↓
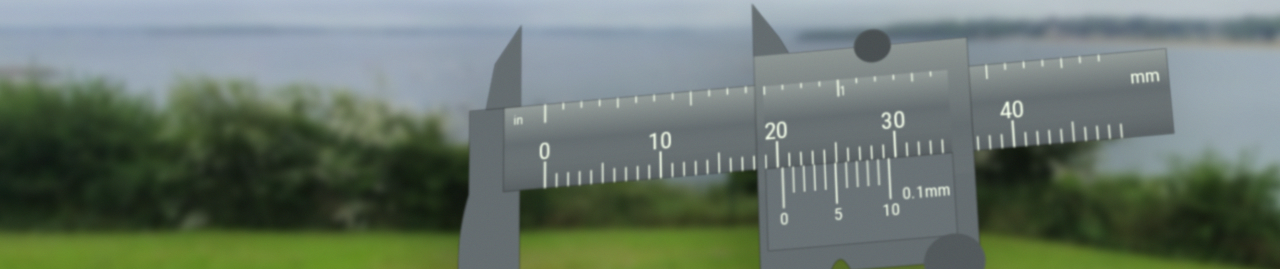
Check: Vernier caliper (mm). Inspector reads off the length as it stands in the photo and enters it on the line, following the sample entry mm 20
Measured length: mm 20.4
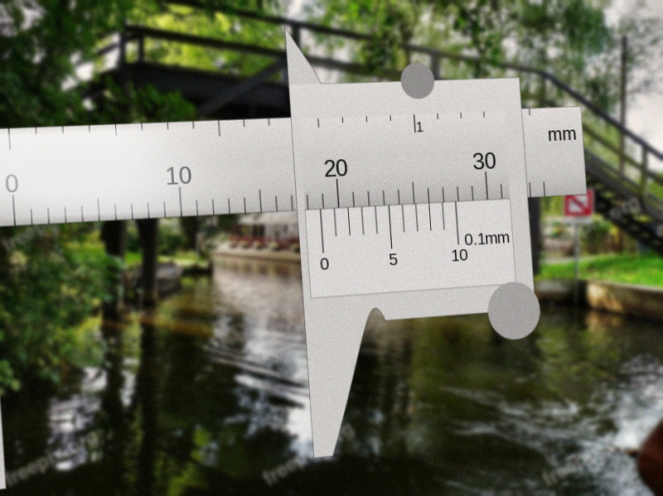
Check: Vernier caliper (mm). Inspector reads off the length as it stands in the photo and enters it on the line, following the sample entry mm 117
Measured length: mm 18.8
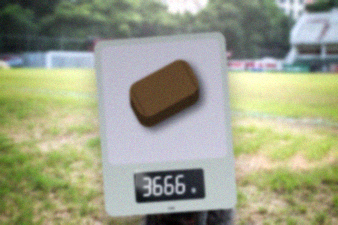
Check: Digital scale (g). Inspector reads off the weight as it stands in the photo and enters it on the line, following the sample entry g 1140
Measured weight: g 3666
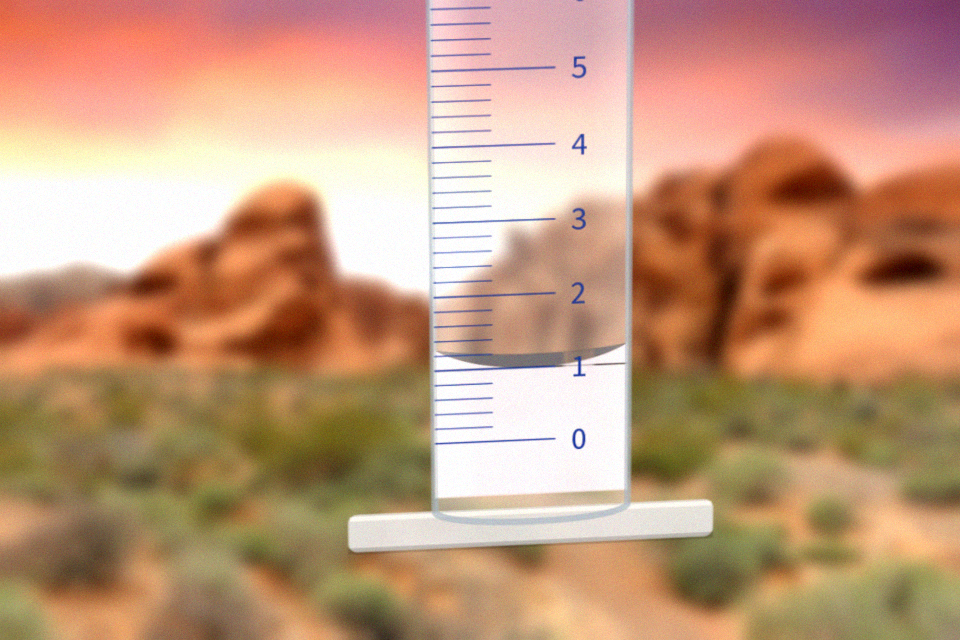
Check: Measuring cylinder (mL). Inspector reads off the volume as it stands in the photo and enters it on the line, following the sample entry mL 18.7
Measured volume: mL 1
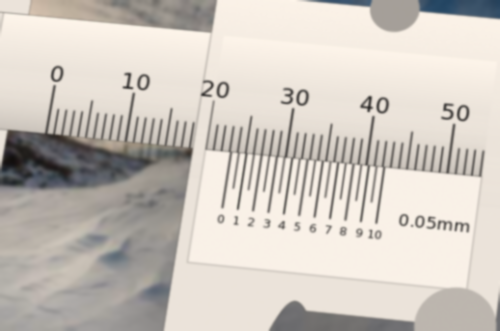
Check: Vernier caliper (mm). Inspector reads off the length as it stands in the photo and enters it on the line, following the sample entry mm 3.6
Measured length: mm 23.2
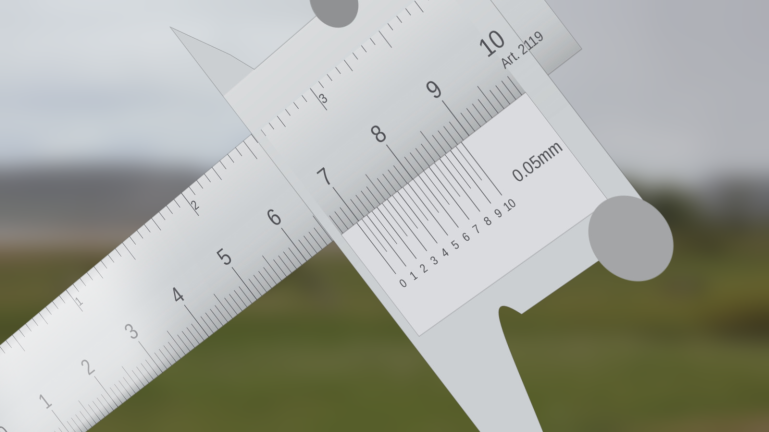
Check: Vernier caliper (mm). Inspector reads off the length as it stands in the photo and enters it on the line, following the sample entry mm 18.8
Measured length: mm 69.6
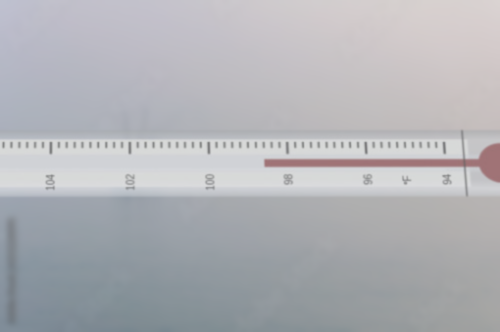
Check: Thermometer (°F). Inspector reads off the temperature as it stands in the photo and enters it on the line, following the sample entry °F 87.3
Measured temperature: °F 98.6
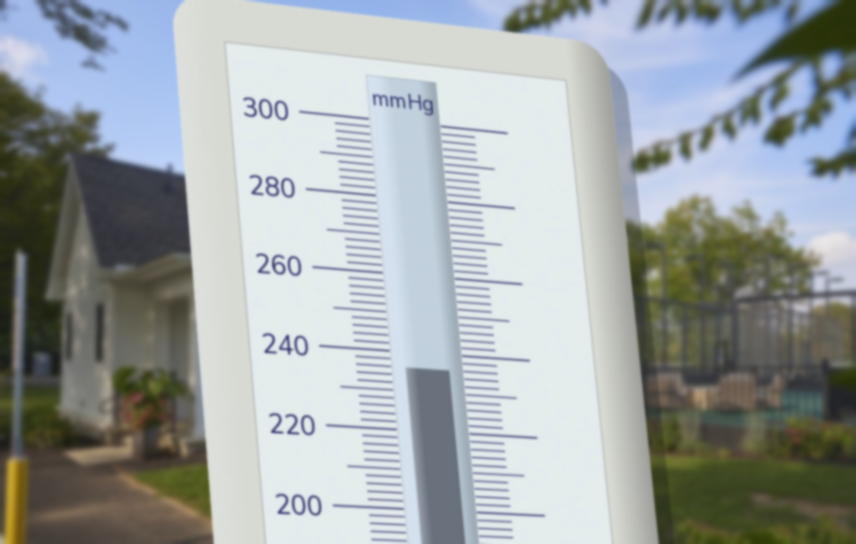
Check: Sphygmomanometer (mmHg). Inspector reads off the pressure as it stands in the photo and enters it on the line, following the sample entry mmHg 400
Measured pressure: mmHg 236
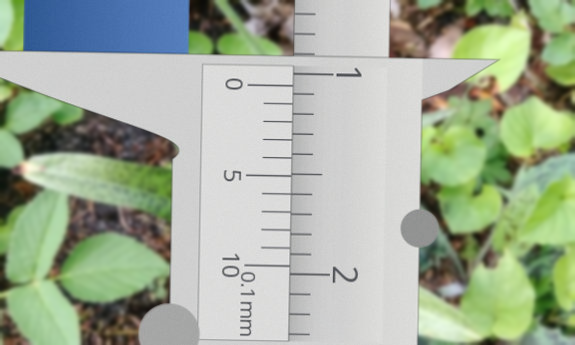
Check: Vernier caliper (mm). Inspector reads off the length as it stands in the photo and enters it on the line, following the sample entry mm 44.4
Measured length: mm 10.6
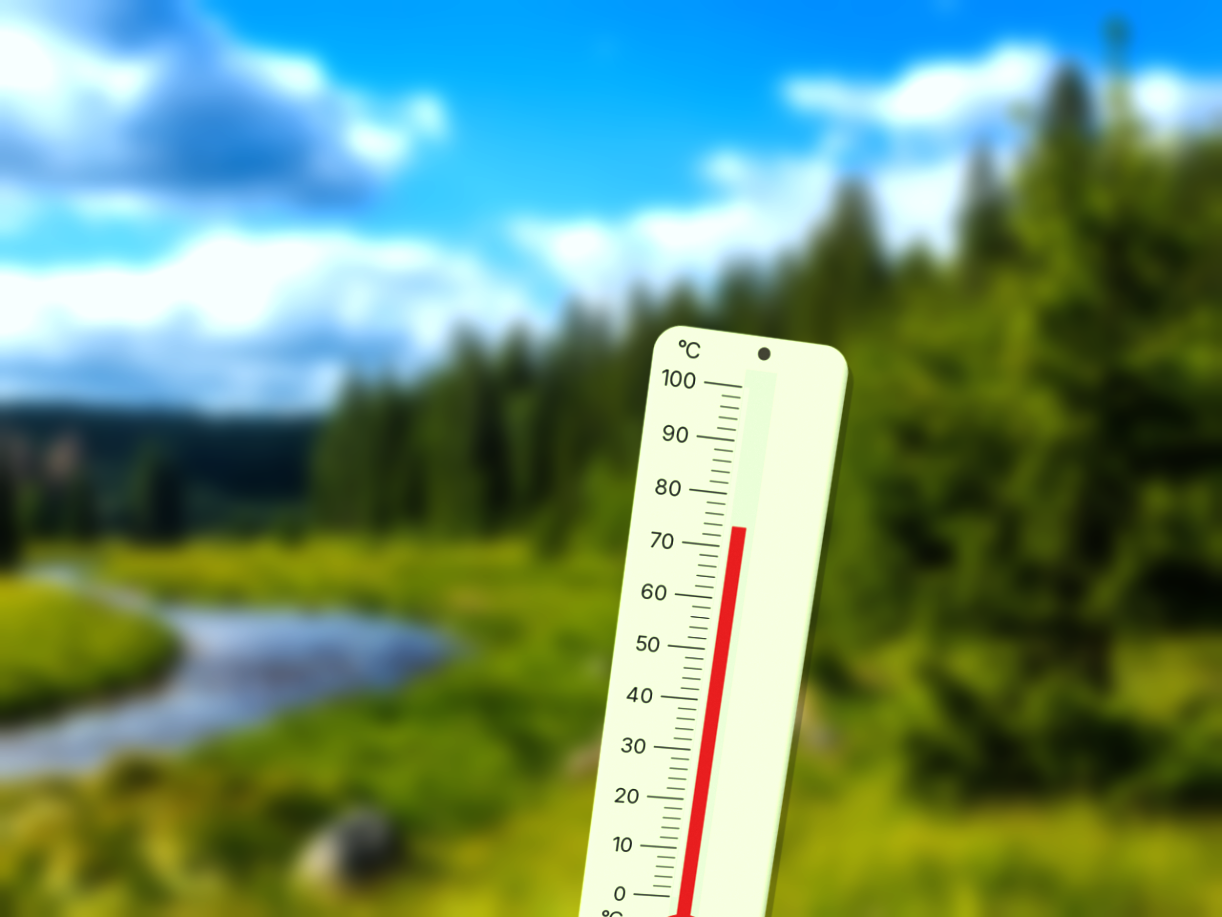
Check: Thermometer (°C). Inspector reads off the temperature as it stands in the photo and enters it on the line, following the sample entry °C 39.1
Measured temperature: °C 74
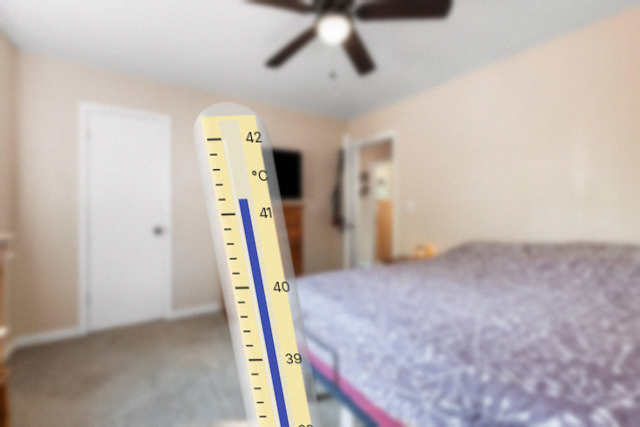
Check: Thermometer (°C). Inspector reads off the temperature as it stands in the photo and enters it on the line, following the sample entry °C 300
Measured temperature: °C 41.2
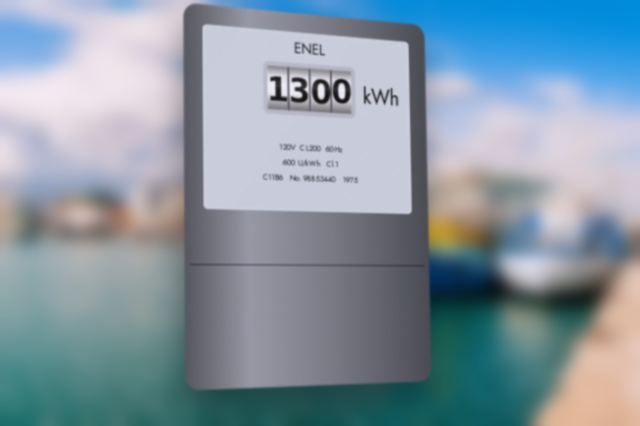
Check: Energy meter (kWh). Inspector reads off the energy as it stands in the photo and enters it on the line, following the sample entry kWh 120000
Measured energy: kWh 1300
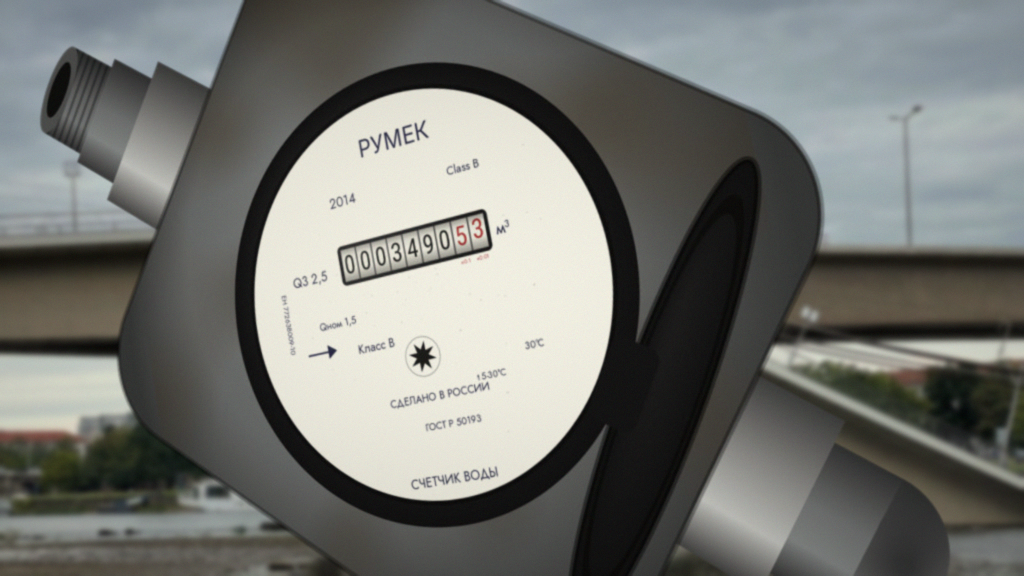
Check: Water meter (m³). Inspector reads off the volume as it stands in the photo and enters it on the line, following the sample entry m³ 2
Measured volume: m³ 3490.53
↑
### [REQUEST]
Print all the items above word for word, leaving out the pictures.

### [EXERCISE OUTPUT]
Check: Vernier caliper (mm). Inspector reads off the length as it stands in the photo and enters it on the line, following the sample entry mm 20
Measured length: mm 20.4
Check: Vernier caliper (mm). Inspector reads off the length as it stands in the photo and enters it on the line, following the sample entry mm 117
Measured length: mm 18.8
Check: Digital scale (g). Inspector reads off the weight as it stands in the photo and enters it on the line, following the sample entry g 1140
Measured weight: g 3666
Check: Measuring cylinder (mL). Inspector reads off the volume as it stands in the photo and enters it on the line, following the sample entry mL 18.7
Measured volume: mL 1
Check: Vernier caliper (mm). Inspector reads off the length as it stands in the photo and enters it on the line, following the sample entry mm 3.6
Measured length: mm 23.2
Check: Vernier caliper (mm). Inspector reads off the length as it stands in the photo and enters it on the line, following the sample entry mm 18.8
Measured length: mm 69.6
Check: Thermometer (°F). Inspector reads off the temperature as it stands in the photo and enters it on the line, following the sample entry °F 87.3
Measured temperature: °F 98.6
Check: Sphygmomanometer (mmHg). Inspector reads off the pressure as it stands in the photo and enters it on the line, following the sample entry mmHg 400
Measured pressure: mmHg 236
Check: Vernier caliper (mm). Inspector reads off the length as it stands in the photo and enters it on the line, following the sample entry mm 44.4
Measured length: mm 10.6
Check: Thermometer (°C). Inspector reads off the temperature as it stands in the photo and enters it on the line, following the sample entry °C 39.1
Measured temperature: °C 74
Check: Thermometer (°C). Inspector reads off the temperature as it stands in the photo and enters it on the line, following the sample entry °C 300
Measured temperature: °C 41.2
Check: Energy meter (kWh). Inspector reads off the energy as it stands in the photo and enters it on the line, following the sample entry kWh 120000
Measured energy: kWh 1300
Check: Water meter (m³). Inspector reads off the volume as it stands in the photo and enters it on the line, following the sample entry m³ 2
Measured volume: m³ 3490.53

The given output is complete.